Letters to my Broker es un libro de 1919 (y del que acaban de sacar una nueva versión) que relataba, en forma de comedia, las peripecias de un inversor en Wall Street. El protagonista era Joe, un tipo con bastante dinero pero que no sabía muy bien que hacer con él lo que le lleva a realizar inversiones bastante malas, aconsejado por quien no debía.

Veamos que cosas no han cambiado en estos casi 100 años y que seguramente nunca cambien.

La psicología del inversor no cambia.

Antes compraban acciones a grito pelado y ahora se hace cómodamente desde un móvil, pero el resto es igual que hace 100 años. Siguen las mismas nociones básicas y los mismo impulsos emocionales que pasan de un pánico bajista a un rallly alcista en cuestión de minutos.  Olvidémonos de la televisión, de internet, de la radio, estas tecnologías no han cambiado (pero si acelerado) nuestra forma de comportarnos en la bolsa lo más mínimo.

Esto significa que el ciclo de prosperidad, burbuja, estallido y volver a repetir no cambia. Así que, para conocer el futuro, basta mirar al pasado y echar un vistazo, porque tendremos el mismo resultado, pero un poco más borroso.

….incluso el tipo de empresas no cambia.

Se podría pensar que al menos las empresas serían radicalmente diferentes. Pero no, había empresas tecnológicas descontroladas en 1919, no había chips de silicio a la vista, pero estaban Ford y General Motors

También había enormes empresas mineras, hoy son petroleras y siempre ha habido un «Apple»  para todas las generaciones.


Los aduladores adularán.

En 1919 a Joe le perdía la última subida vertiginosa de una acción. Las acciones que suben como un cohete despiertan una fascinación especial, el problema es que cuando caen lo hacen a plomo.

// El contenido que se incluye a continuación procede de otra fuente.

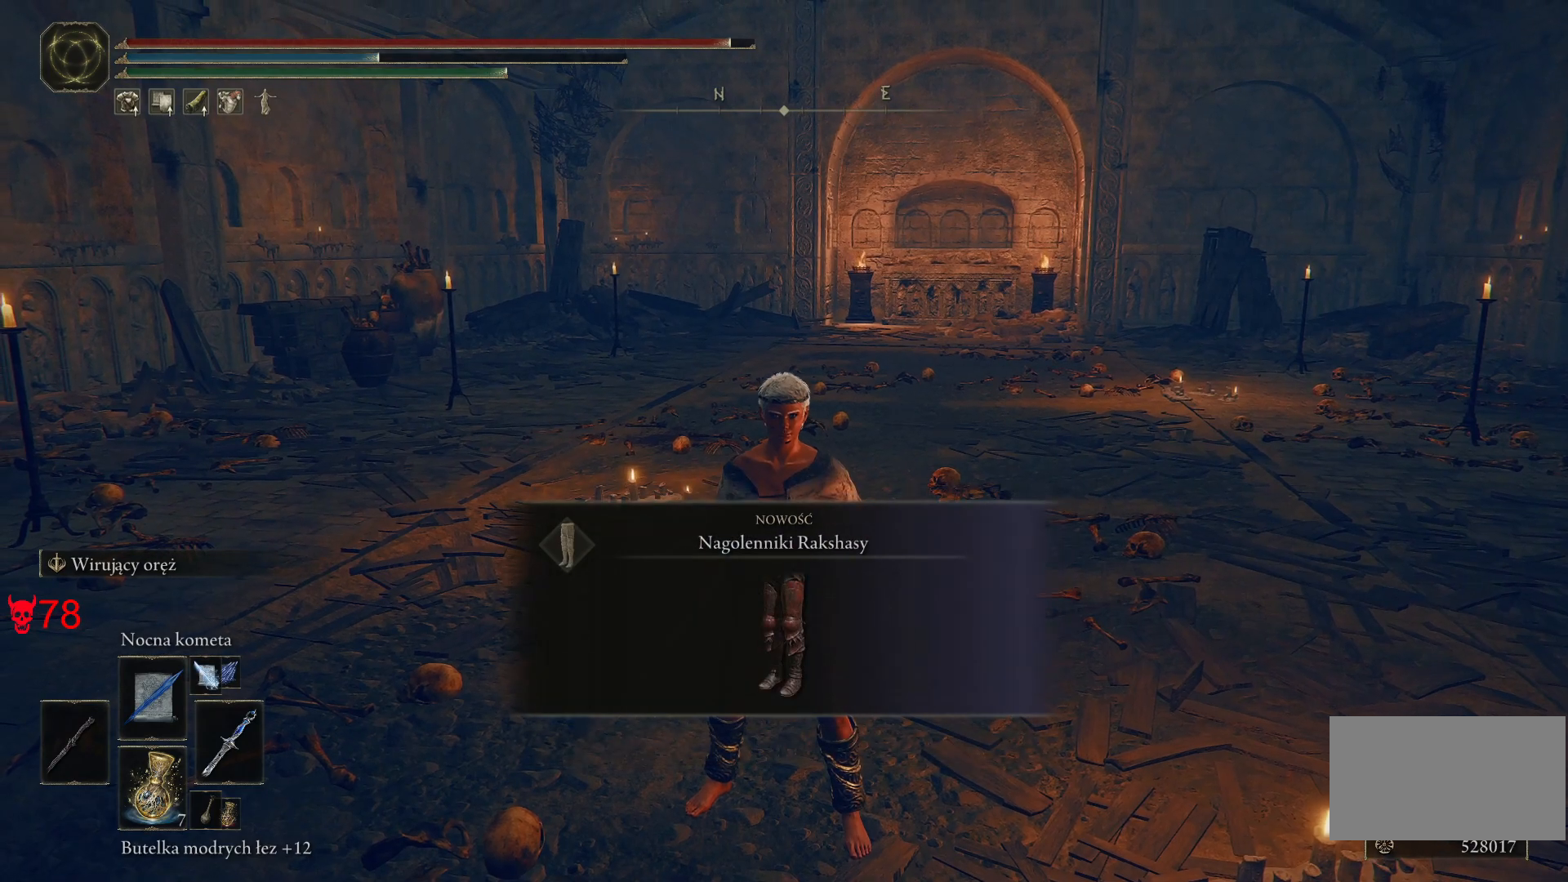
{"keys": [], "mouse": [], "events": [[150, "e", "down"], [300, "e", "up"]]}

Los aduladores son un mal comun en todas las bolsas y todas épocas. No solo merodean por los prestigiosos medios económicos o como simples Community Managers por internet, están en todas partes. La promoción de acciones es tan vieja como las propias acciones, y la técnica era tan efectiva cuando se hacía boca a boca como ahora a través del correo basura o los foros.

Los desprestigiadores criticarán.

La otra cara de la promoción es el «desprestigio», el acto de difundir información, cierta o no, para que el valor de una acción baje.

Los vendedores a corto que difunden cotilleos negativos no son una nueva forma de arte. Los desprestigiadores de acciones, imaginarios o no, han estado golpeando las reputaciones tanto como los aduladores contando las bondades de las acciones a los cuatro vientos.

Al igual que un inversor tiene que ser capaz de dejar a un lado las alabanzas sobre una acción, también debería tratar los comentarios negativos con gran escepticismo. Lamentablemento los analisis exhaustivos son escasos y son los aduladores y desprestigiadores los que cuentan con toda la atención del mercado ya que más que de números, tiran de titulares.

La volatilidad es persuasiva pero no es buena para la salud.

Los especuladores, adoran la volatilidad, pero la volatilidad es lo que los inversores sensatos deberían evitar. La volatilidad es un tipo de inestabilidad que desprende peligro. Del mismo modo que los especuladores se sienten atraídos por riesgos excesivos desde los albores del capitalismo, los inversores sensatos deberían dirigirse a otro lado. Los inversores a lo largo del tiempo se han sentido atraídos y les atrae de manera natural a jugar juegos muy arriesgados y nada parece disuadirlos.

La mayoría de la gente que participa en el mercado lo hace con el sueño de hacerse rico rápidamente. Aunque esta ha sido siempre la receta para hacerse pobre rápidamente. La mayoría de los ahorradores consideran la bolsa demasiado arriesgada para sus ahorros y tienen razón. Sin embargo, no es el mercado lo que convierte a la inversión en arriesgada, sino la actitud de la gente que quiere jugar un juego muy arriesgado que desvía la atención de las inversiones en acciones con bajo riesgo.

Lo que nos enseñan los libros sobre inversión del pasado es que nada ha cambiado o cambiará el comportamiento de la gente. Todo se mueve por miedo y ambición, y ya está. Tenemos la suerte o la desgracia de disfrutar y sufrir más bonanzas y fracasos en el futuro así como estudiar las del pasado. Tenemos muchas lecciones, lo que pasa es que las olvidamos. Es algo que estoy notando últimamente, queremos que se acabe la crisis para cometer los mismos errores que nos llevó a ella… y han pasado sólo 5 años.